I started writing a comment on Dusty’s blog and taken 5 years back in time. My first blog… The thing that helped me on so many levels.

One of the reasons was to just to be cool. Yeah, I like technology and like being ahead. Not saying that I am by far a professional, but this is what I like.

Another reason was to have the blog as Pensieve. Those who have read Harry Potter are familiar with that term – it was a bowl that Albus Dumbledore had where he kept his memories. It allowed him to “record” a memory which you could then physically re-visit afterwards and experience everything anew.

Human memory isn’t perfect. We tend to forget the lessons we have learned, the great times that we had, or the trials we have lived through.

Some might counter me by saying “some parts of life are better forgotten.”

REALLY?

A quote I have read from the book I finished yesterday…

[The missionary] told me that my past was not something God wanted to amputate. He wanted to cast a new light on it so that my life could have a new meaning. He wanted to restore it so it would become useful to Him and to others. If I tried to deny that shadow in my life, the truth of it would be useful to no one.

KISS by Ted Dekker and Erin Healy

I choose to remember it all. Good times as well as the bad ones.

He comes alongside us when we go through hard times, and before you know it, he brings us alongside someone else who is going through hard times so that we can be there for that person just as God was there for us. We have plenty of hard times that come from following the Messiah, but no more so than the good times of his healing comfort—we get a full measure of that, too.

2 Corinthians 1:4-5, the Message

Something I usually wish people… “Lots of sunshine in your life and just a tad of rain to enjoy the Sun coming back.”

Do you think some memories are better to be forgotten?

  • I think that our heart can be so wounded, that it wishes it could forget, but it can not. For some, this desire is so strong that they develop some method of disassociation to help "forget", but the truth is that even then, there is part of them that still remembers.

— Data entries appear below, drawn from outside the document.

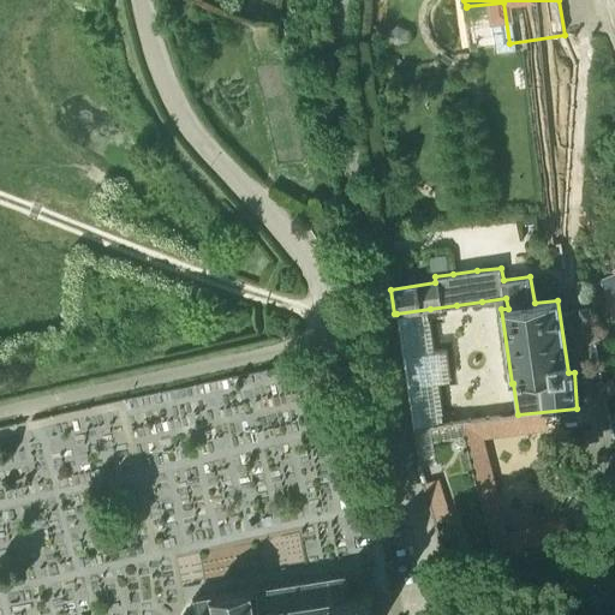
[(579,322),(593,320),(590,305),(575,308),(579,322)]
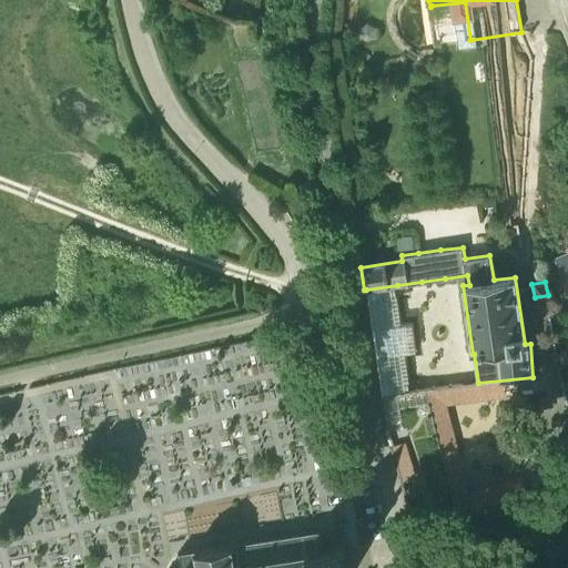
[(381,397),(413,393),(407,354),(417,352),(412,320),(402,322),(397,285),(366,290),(367,300),(381,397)]
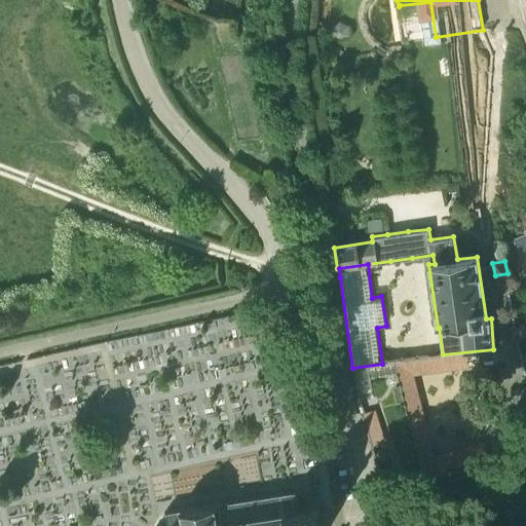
[(371,378),(399,373),(397,361),(382,364),(352,368),(357,399),(373,396),(373,392),(371,378)]
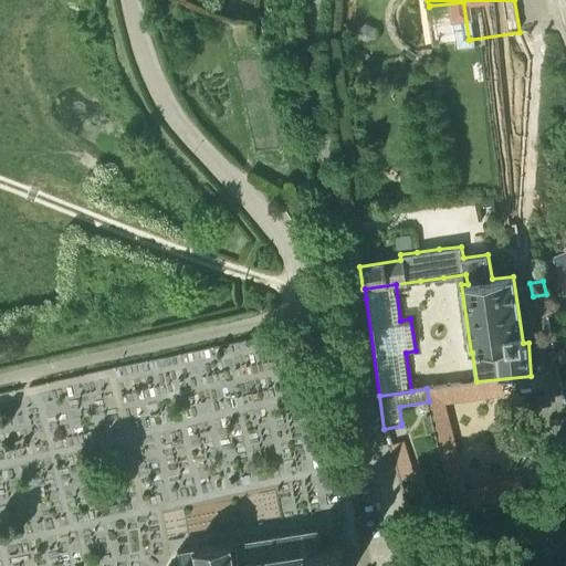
[(429,404),(410,408),(413,419),(401,422),(401,426),(384,429),(389,444),(410,440),(422,491),(449,484),(429,404)]
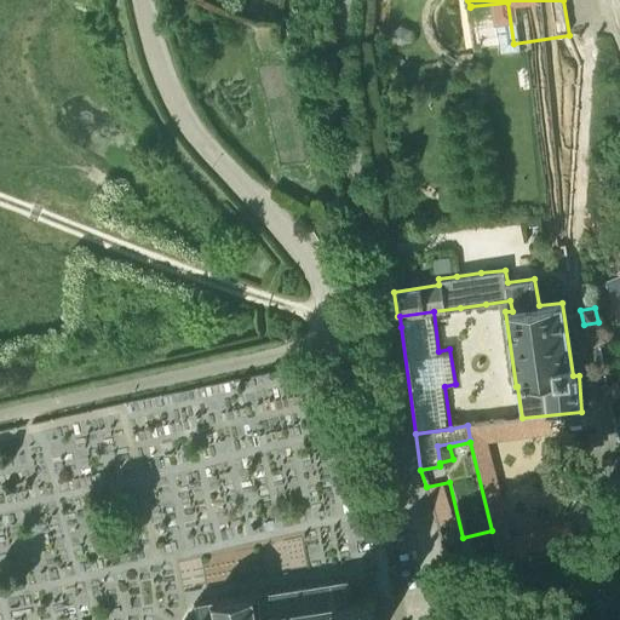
[(377,619),(374,596),(352,600),(350,579),(197,604),(199,619),(377,619)]
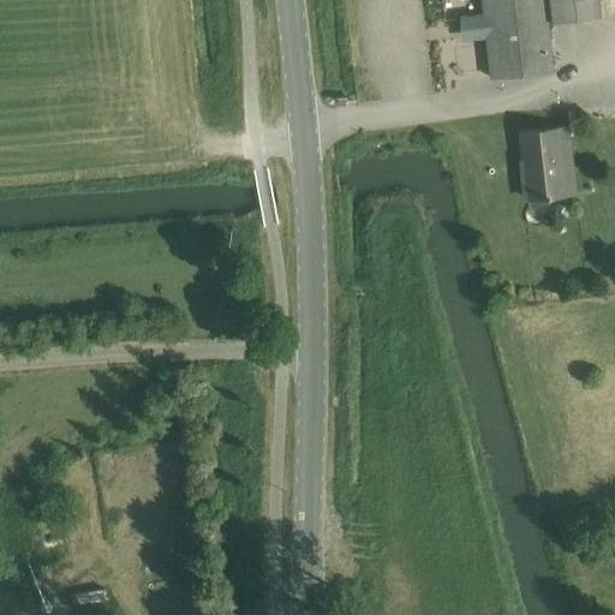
[(601,19),(597,0),(481,0),(484,17),(465,19),(467,37),(485,36),(490,78),(553,70),(547,25),(553,25),(601,19)]
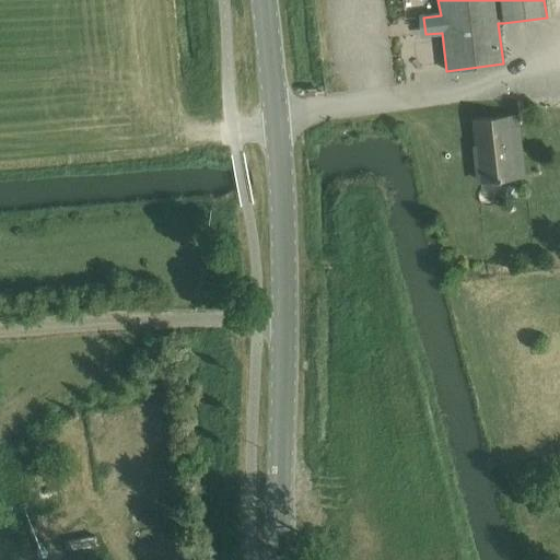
[(480,182),(514,177),(506,116),(473,120),(480,182)]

    So, then – what do we do about these hurtful memories? Embrace them. Crazy as it sounds, we should – but the only way we can do that is to do just as Dekker says – to re-frame them in terms of God's graceful redemption of our past.

    Good stuff Z.

    • Embrace them – yep. it does sound crazy, but i agree completely (i never said i wasn't crazy))))…

      makes me think of the Dune and Muad Dib's phrase (well, he was still Paul Atreides back then…)

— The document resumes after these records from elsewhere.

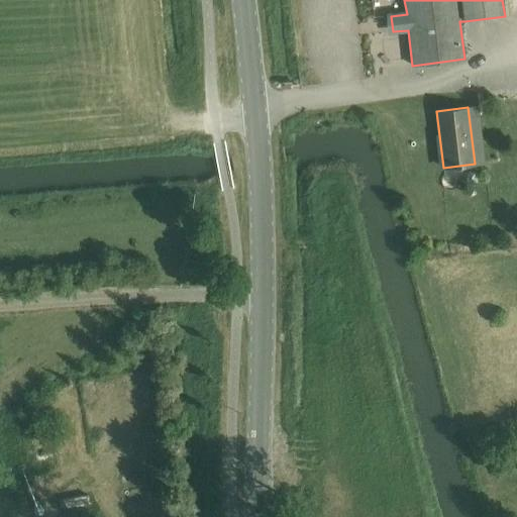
[(473,173),(466,177),(467,184),(477,183),(476,172),(473,173)]
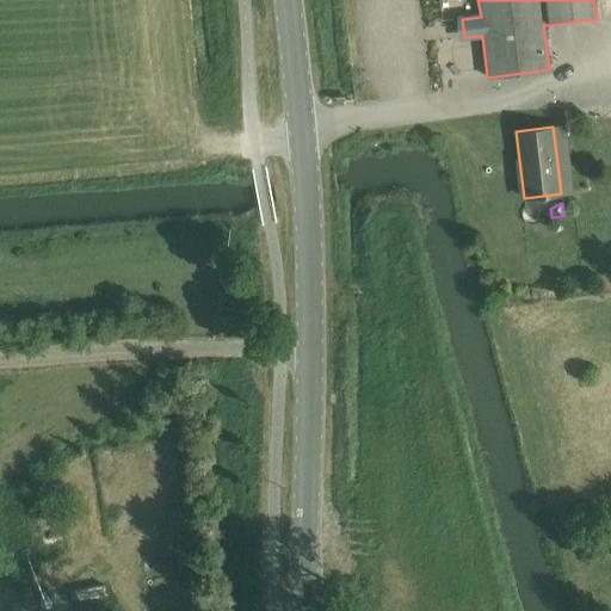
[(43,551),(66,547),(59,514),(36,520),(43,551)]
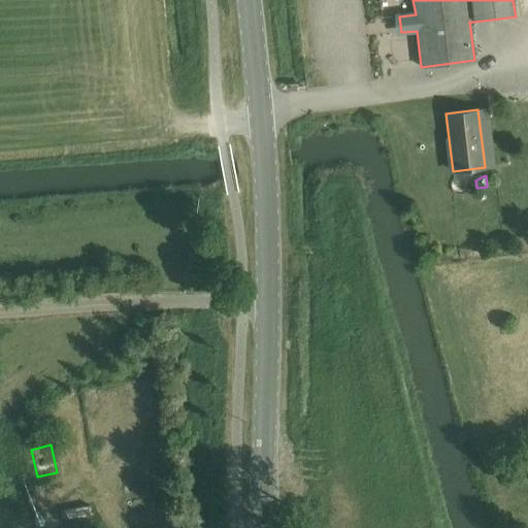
[(102,527),(97,497),(84,499),(86,515),(59,519),(60,527),(102,527)]
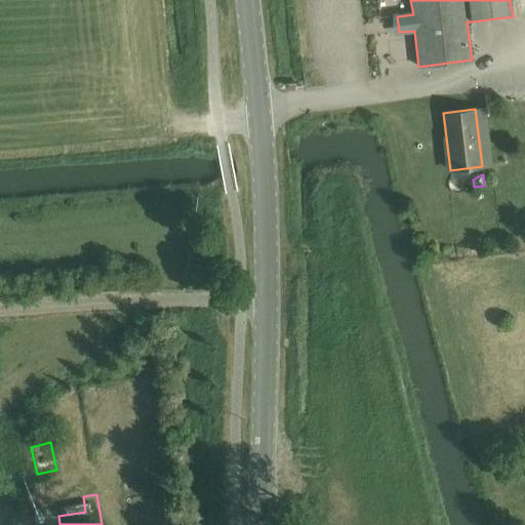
All buildings are outlined.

      "Fear is the mind killer. I will face my fear and it will pass through me and when it is gone there will be nothing only I will remain."

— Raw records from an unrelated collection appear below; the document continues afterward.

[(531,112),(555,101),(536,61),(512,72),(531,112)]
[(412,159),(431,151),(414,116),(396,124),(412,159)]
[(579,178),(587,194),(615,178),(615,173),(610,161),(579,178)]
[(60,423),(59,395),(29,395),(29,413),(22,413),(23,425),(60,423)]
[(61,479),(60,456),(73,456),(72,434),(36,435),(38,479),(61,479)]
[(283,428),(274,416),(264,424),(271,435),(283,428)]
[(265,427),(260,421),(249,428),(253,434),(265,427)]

      in our case, God remains and we remain in Him. and hurts become truly memories that we can use to encourage others.

  • Thank you for referencing my post! I love the quote from Ted Dekker's book. It has been a truth of my life.

    When I was fleeing from God in my late teens, I fled right into trouble…addictions (more than one), sex, lies, etc… In my flight I created a hell on earth for myself. God rescued me from that. Today as I walk with Him, my past enables me to serve in the present to minister to people in similar circumstances. I am not proud of what I did or how I lived, but God has used even that for His glory.
    My recent post Remembering the Miracles

    • you're welcome, Dusty. that was a great post indeed.

      Dekker's great. there are often times when i am tempted to underline half a page because it just…. his writing, his words, his style… so totally reaches me. his Martyr's Song series is one of the best series ever that i have read… that and of course Black / Red / White…. made me take a second look at what i believe, why i believe, and how i believe.

  • i suppose there are lots of things i'd like to forget. but the pain of those events serve to remind me of the beauty of my position in Christ today. i stand in grace, yet am witness to all that was me when i fled from the hands of God.

    if i could keep the pain of that which i've endured, without remembering specific events and details, i would. but i don't feel this is an option. so i'll hold on to all of it, and be all the more thankful for what God has done, and is doing, in my life.